Rain comes in many forms.  It can be a downpour that leaves you soaked; a shower that leaves you damp, or a mist that leaves you regretting you did not bring an umbrella.  Folks in Seattle even call a heavy fog a version of rain!

 

Rain is also a metaphor for a service experience that leaves a customer disappointed. 

Every organization in the world knows a soaking disappointment is a no-no.  The customer’s ire is unmistakable.  Some rant and rave vowing never to return.  They turn to social media to trash you to all who will notice.  Fortunately, customers don’t get soaked very often.

 

Customer disappointment that dampens are those hiccups that have “but” accompanying a feature with redeeming value.  “Their food is very good, but….,” or “I liked their location, but…”  It leads to mixed customer reviews.  It leads to customers actively making a different choice the next time you are considered.  They will ding you on a survey if asked.

 

The most damaging type of disappointment is the misty kind.

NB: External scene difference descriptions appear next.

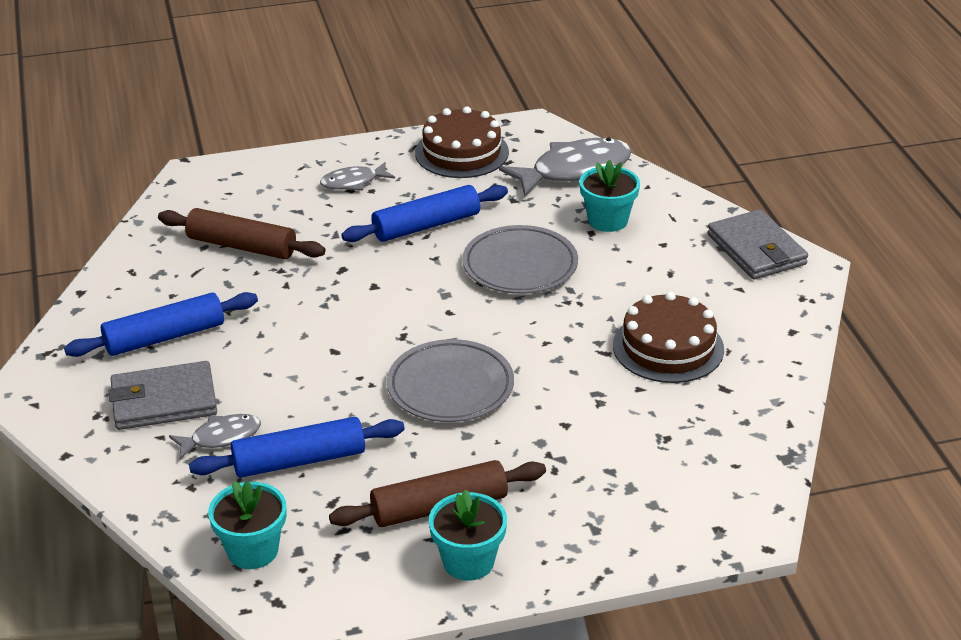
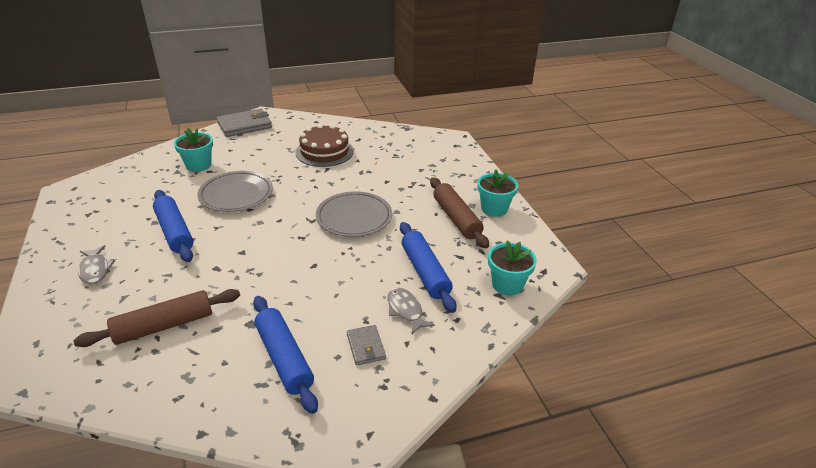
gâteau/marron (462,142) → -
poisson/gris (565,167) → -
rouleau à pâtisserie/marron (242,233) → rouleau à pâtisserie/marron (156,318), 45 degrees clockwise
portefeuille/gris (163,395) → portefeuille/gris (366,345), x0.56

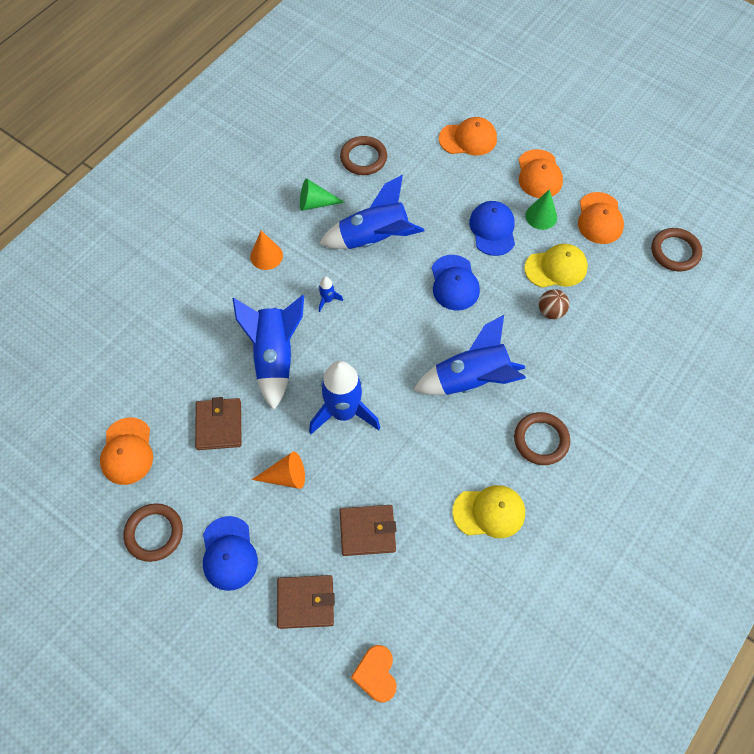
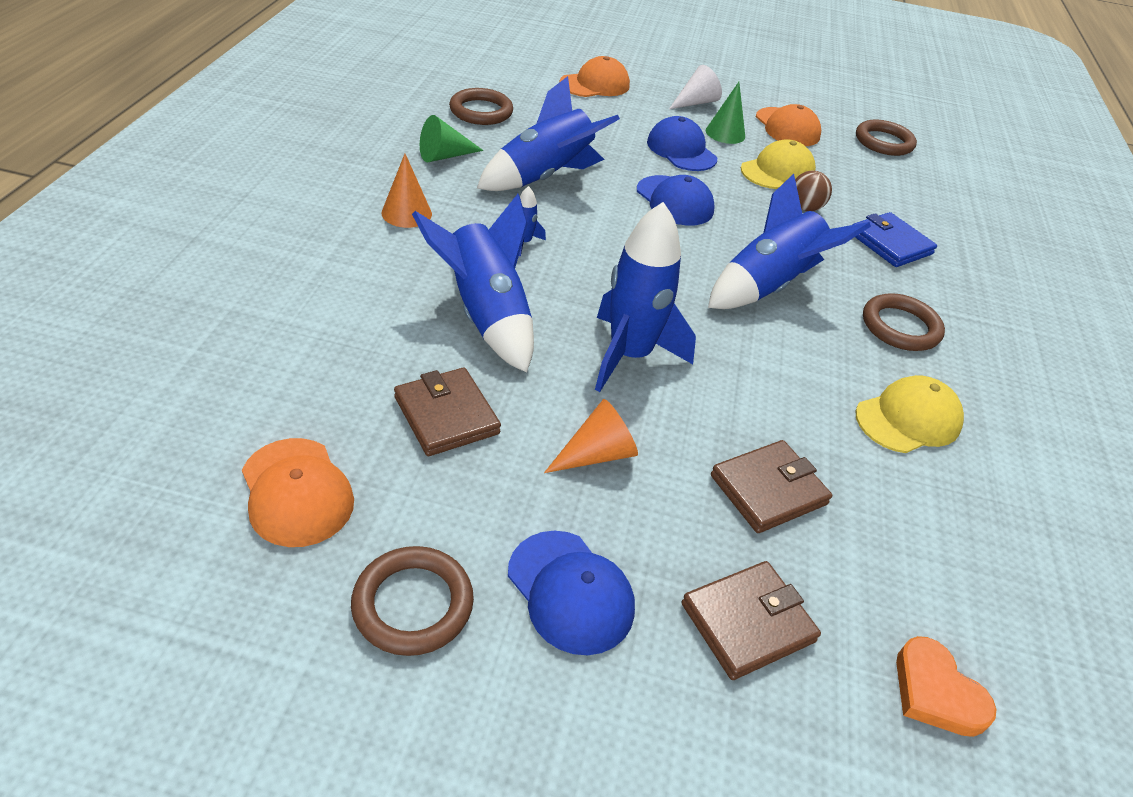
casquette/orange (541,173) → cône/blanc (695,87)
- → portefeuille/bleu (895,239)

That’s when there is a minor disappointment not severe enough to spark a reaction unless prompted.  It is the type that triggers silent departure—the customer leaves, and you never know the reason.  But, there is a way to keep mist-based departures from happening.  Just like real rain, you need the umbrella of feedback—proactive feedback.  This does not mean a survey weeks after the fact when the customer is least likely to complete it or be candid, and the memory of the tipping point has long faded.  It means an umbrella when the customer is wet!

 

Never ask a customer a closed question if your goal is candid feedback.

“How was everything?” produces a fake answer just like the query, “Good morning, how are you?”  Do you really tell the truth or do you treat the question as merely a greeting?  Never get defensive no matter how the customer answers.  Ask, “What is one thing we could do to improve our service?”  If the customer says, “Everything is fine,” smile and ask, “If you were to make something up, what would it be about?”  If there is still no response, let it go.  However, if there is an answer—any answer, ask a follow-up question.  It shows you care and you learn a lot more.

 

Research has shown that at any moment in time a percentage of your customers are feeling the rain.  Yet, you only hear from a tiny percentage of “wet customers.”  Don’t wait for the customer’s disappearance; get out your feedback umbrella and learn ways you can bring your customers more sunshine!